Background: My BF is responsible for cleaning dishes in our household. I do most of the cooking. We eat most meals at home or, if eaten at work, from containers taken from home.

Unintentional model:
C: BF states, “Why are there so many dirty dishes?”
T: BF complains about the dishes a lot!
F: Angry, picked on, demeaned, not good enough
A: Hand wash my breakfast dishes, reuse certain glass cups all week. Try to only use sheet pans or 1 pan for cooking. Feel bad about using dishes. Feel angry that he is restricting me. Realize I don’t want to do the dishes either. Feel like if I don’t want to do the dishes why would he. Think it’s his job. Wonder if our jobs aren’t fairly split (he’s doing more around the house than me). Realize I don’t want to take on more jobs (1) because I’m lazy, (2) b/c I want to have free time, (3)b/c he is a perfectionist and always has criticisms. Wonder if I am creating too many dirty dishes

Intentional model:
C: BF states “Why are there so many dirty dishes?”
T: I create dirty dishes when I create nutritious, tasty meals that fuel our bodies
F: Excited
A: Create delicious meals; don’t focus on how/when the dishes will get done. Use what I need to use.

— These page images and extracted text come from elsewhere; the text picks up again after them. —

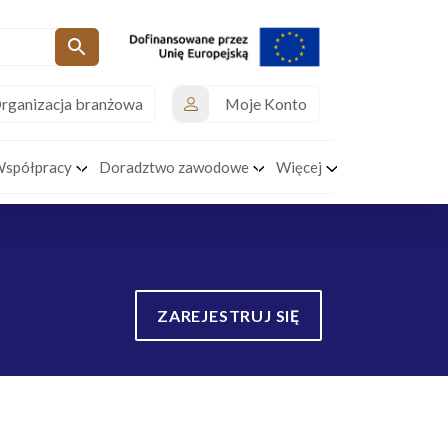
rganizacja branżowa
Moje Konto
Współpracy
Doradztwo zawodowe
Więcej
ZAREJESTRUJ SIĘ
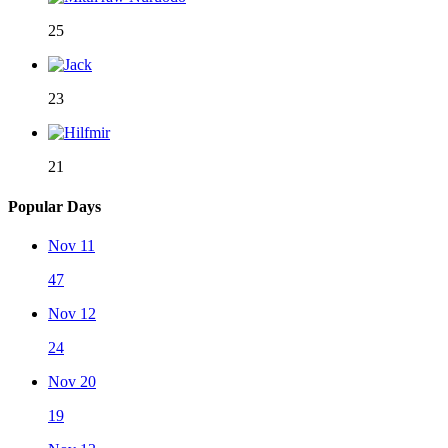
25
23
21
Popular Days
Nov 11
47
Nov 12
24
Nov 20
19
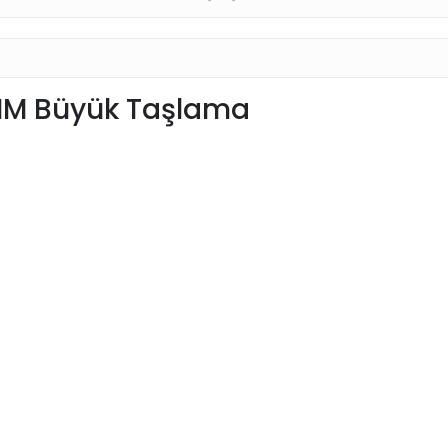
M Büyük Taşlama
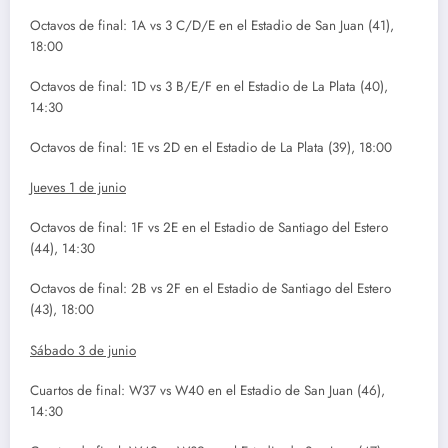
Octavos de final: 1A vs 3 C/D/E en el Estadio de San Juan (41),
18:00
Octavos de final: 1D vs 3 B/E/F en el Estadio de La Plata (40),
14:30
Octavos de final: 1E vs 2D en el Estadio de La Plata (39), 18:00
Jueves 1 de junio
Octavos de final: 1F vs 2E en el Estadio de Santiago del Estero
(44), 14:30
Octavos de final: 2B vs 2F en el Estadio de Santiago del Estero
(43), 18:00
Sábado 3 de junio
Cuartos de final: W37 vs W40 en el Estadio de San Juan (46),
14:30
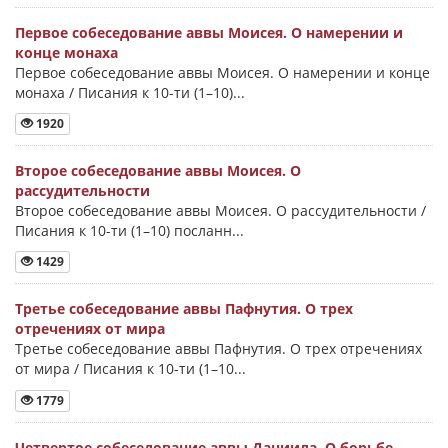
Первое собеседование аввы Моисея. О намерении и
конце монаха
Первое собеседование аввы Моисея. О намерении и конце
монаха / Писания к 10-ти (1–10)...
1920
Второе собеседование аввы Моисея. О
рассудительности
Второе собеседование аввы Моисея. О рассудительности /
Писания к 10-ти (1–10) посланн...
1429
Третье собеседование аввы Пафнутия. О трех
отречениях от мира
Третье собеседование аввы Пафнутия. О трех отречениях
от мира / Писания к 10-ти (1–10...
1779
Четвертое собеседование аввы Даниила. О борьбе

If it’s not clean, clean it.
R: I create tasty nutritious food

As I looked at the intentional model, these other things came up for me:
1. Thought; I’m causing this problem – this carries over into the intentional model and is making the intentional model hard to believe. I am new at thought work but this really leaped out as a very common thought for me.
2. The action “if it’s not clean, clean it” in the intentional model is not very believable either – it starts to create all of the other thoughts in the unintentional model again.

How are my models? and what are my next steps?